Natürlich aber kann es auch sein, daß Du Dir schlicht und einfach die falschen Ziele setzt. Niemand weiß letztlich immer, was das Leben mit ihm (noch) vor hat. Aber wenn etwas immer wieder schiefgeht, dann kann man davon ausgehen, daß man entweder auf dem falschen Weg ist oder die falschen Mittel einsetzt, um ein Ziel zu erreichen.
Darf ich Dich fragen: was machst Du beruflich bzw. was hast Du diesbezüglich vor? Ich frage das nicht aus Indiskretion oder Neugier, sondern deshalb, weil ich mir sehr gut vorstellen könnte, daß für Dich eine helfende, therapeutische Aufgabe sehr gut geeignet wäre. Gerade Menschen, die ein großes Herz haben, die sensibel sind und die vielleicht selber schon einiges durchgemacht haben, sind berufen dazu, anderen zu helfen, auf welche Weise auch immer.
Vielleicht - ist jetzt nur so ein Gedanke - kannst Du Dich auch ehrenamtlich irgendwo entsprechend engagieren. In Krankenhäusern oder Altenheimen etwa oder auch im Bereich von Tier- oder Umweltschutz oder auch ganz einfach in Deinem privaten Umfeld, indem Du anderen, die Probleme haben, die irgendwie leiden, zuhörst, ein offenes Ohr hast für sie.
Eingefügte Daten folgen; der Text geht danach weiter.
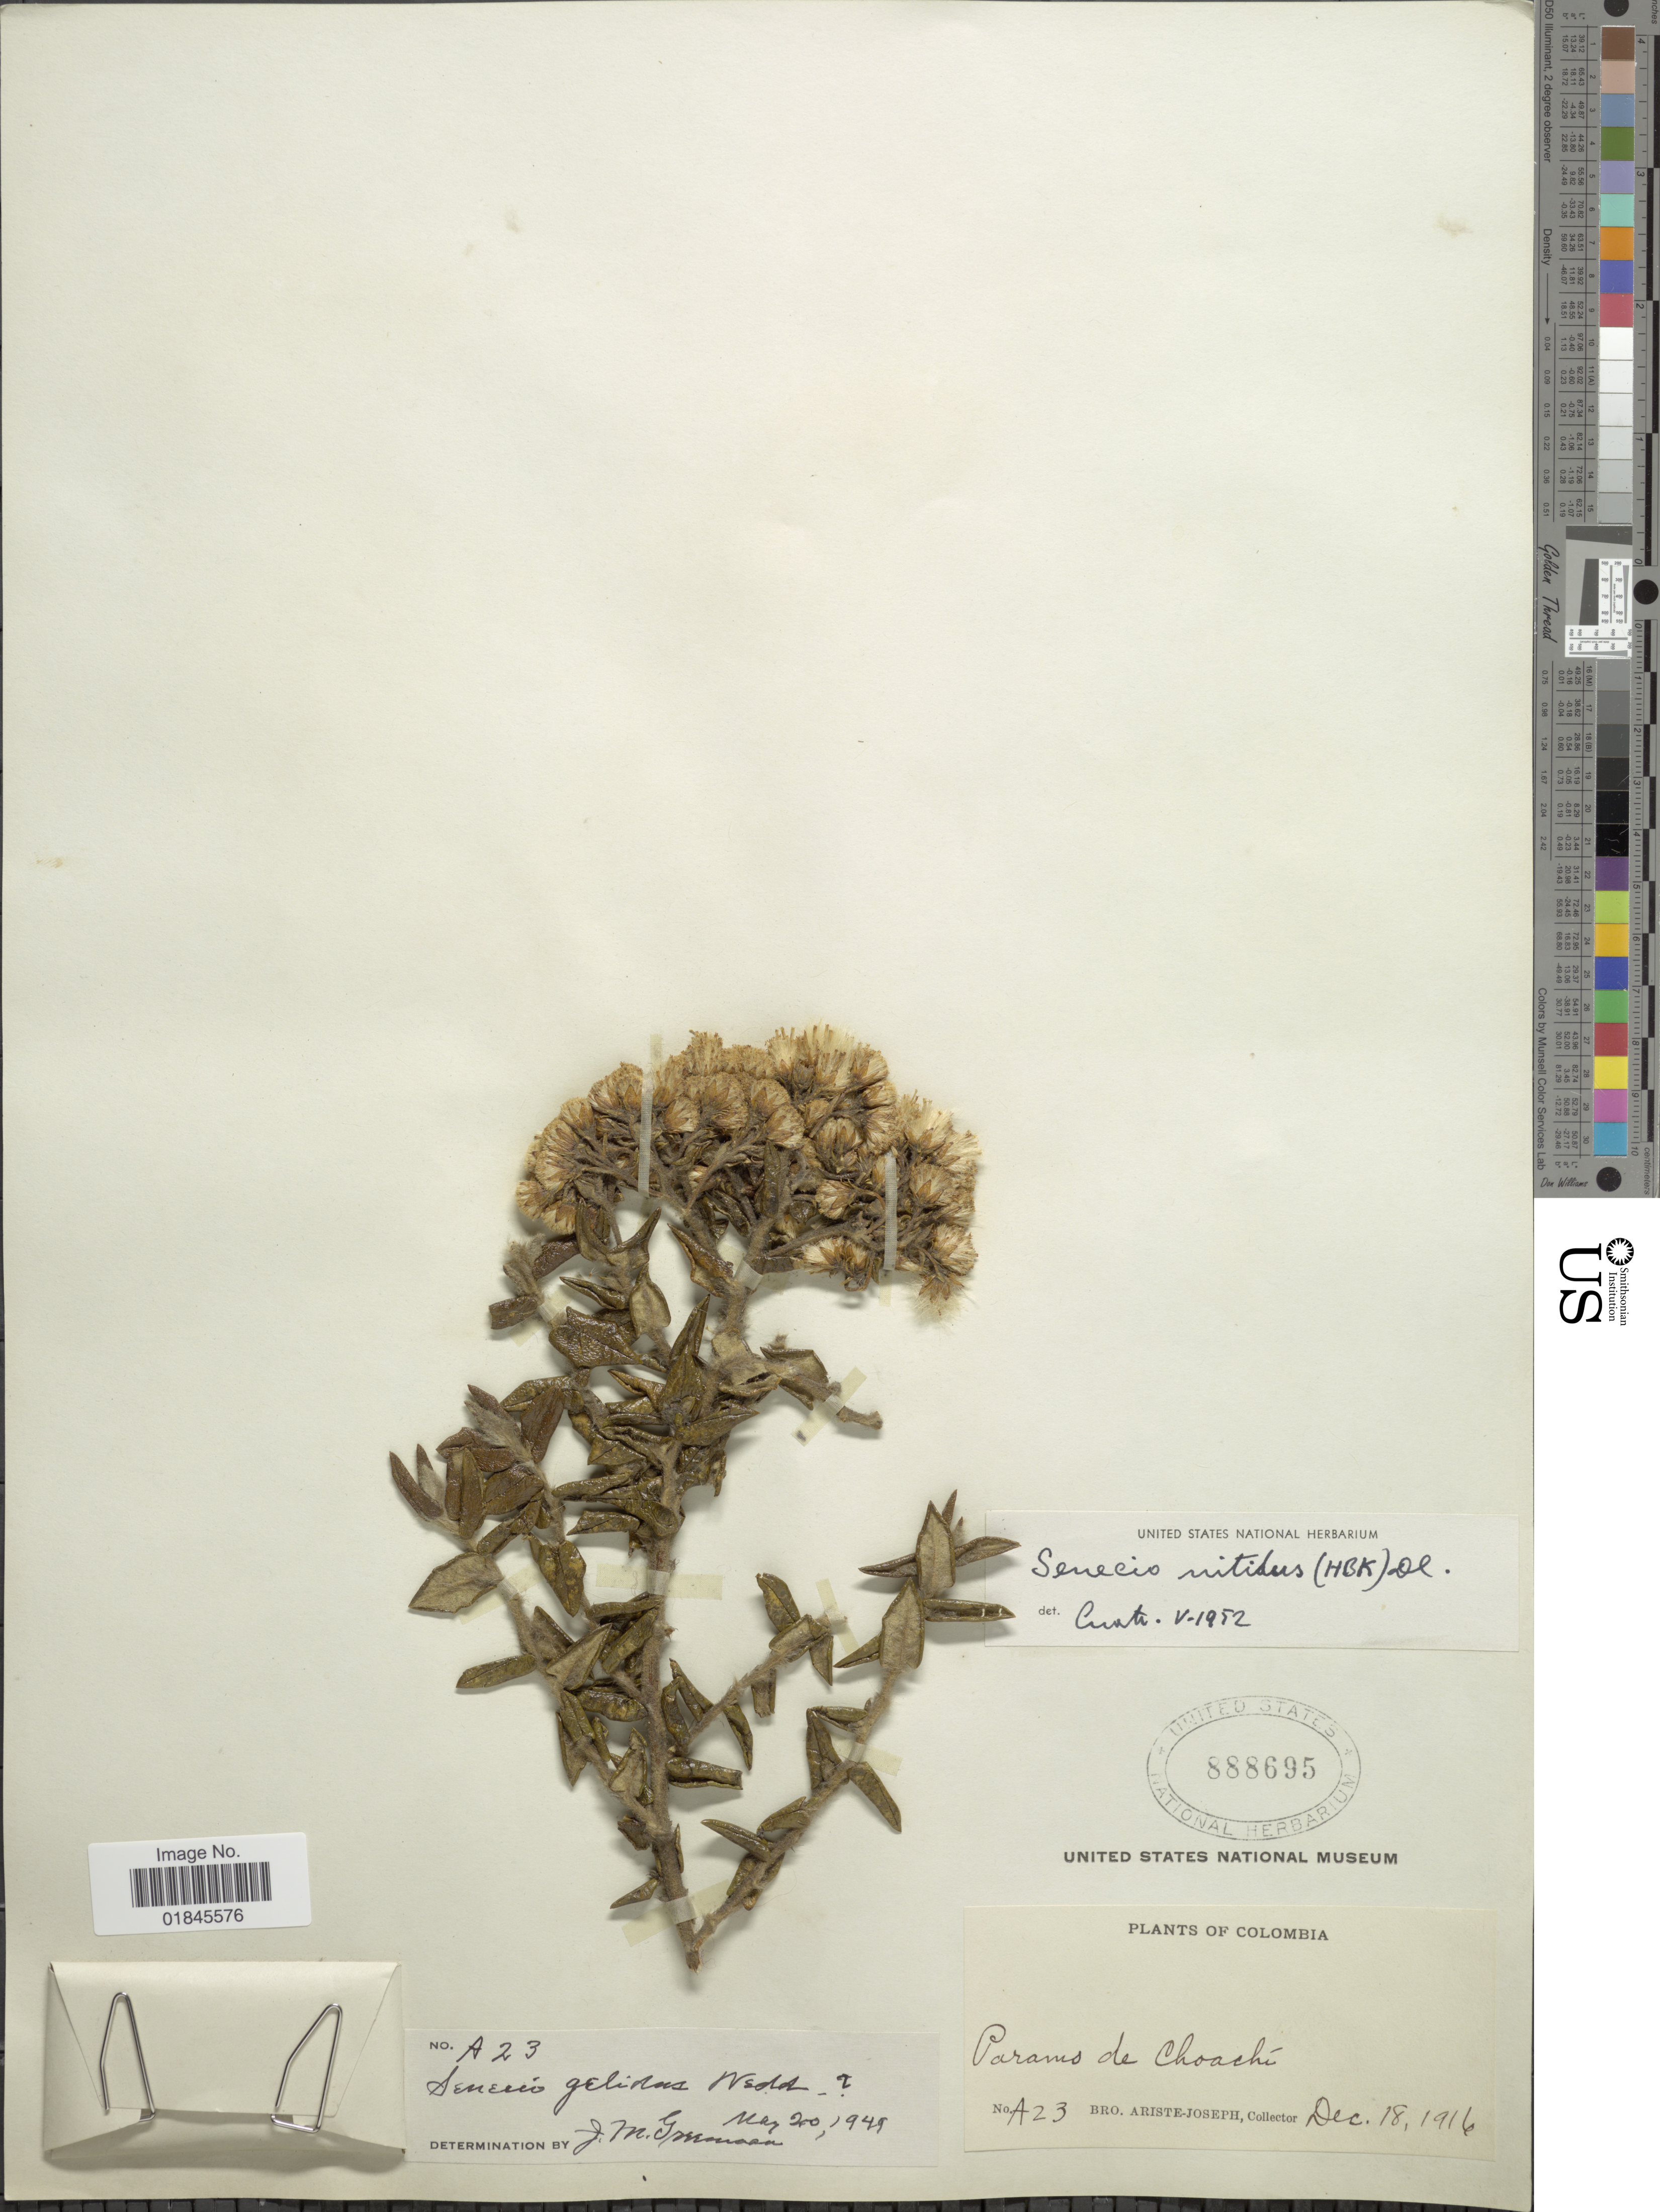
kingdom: Plantae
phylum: Tracheophyta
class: Magnoliopsida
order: Asterales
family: Asteraceae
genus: Pentacalia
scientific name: Pentacalia nitida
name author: (Kunth) Cuatrec.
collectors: Bro. Ariste-Joseph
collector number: A23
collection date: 1916-12-18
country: Colombia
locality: Paramo de Choachí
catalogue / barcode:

Ich bin mir sicher, daß Dir selber das sehr viel helfen würde, daß es Dir Selbstbestätigung bringt, daß es Dich selber aufbaut, wenn Du andere aufbaust. Mach Dich nicht selber klein, zweifle nicht an Dir, sondern traue Dir zu, anderen helfen zu können und probiere es aus! Jeder hat etwas zu geben, und es wäre falsch, es aus Unsicherheit oder Angst bei sich zu behalten, weil man meint, niemand würde das, was man zu geben hat, wollen oder brauchen. Das stimmt nicht, nur muß man sich natürlich auch an die richtigen Empfänger wenden. Mach es, und Du wirst sehen, das es so ist!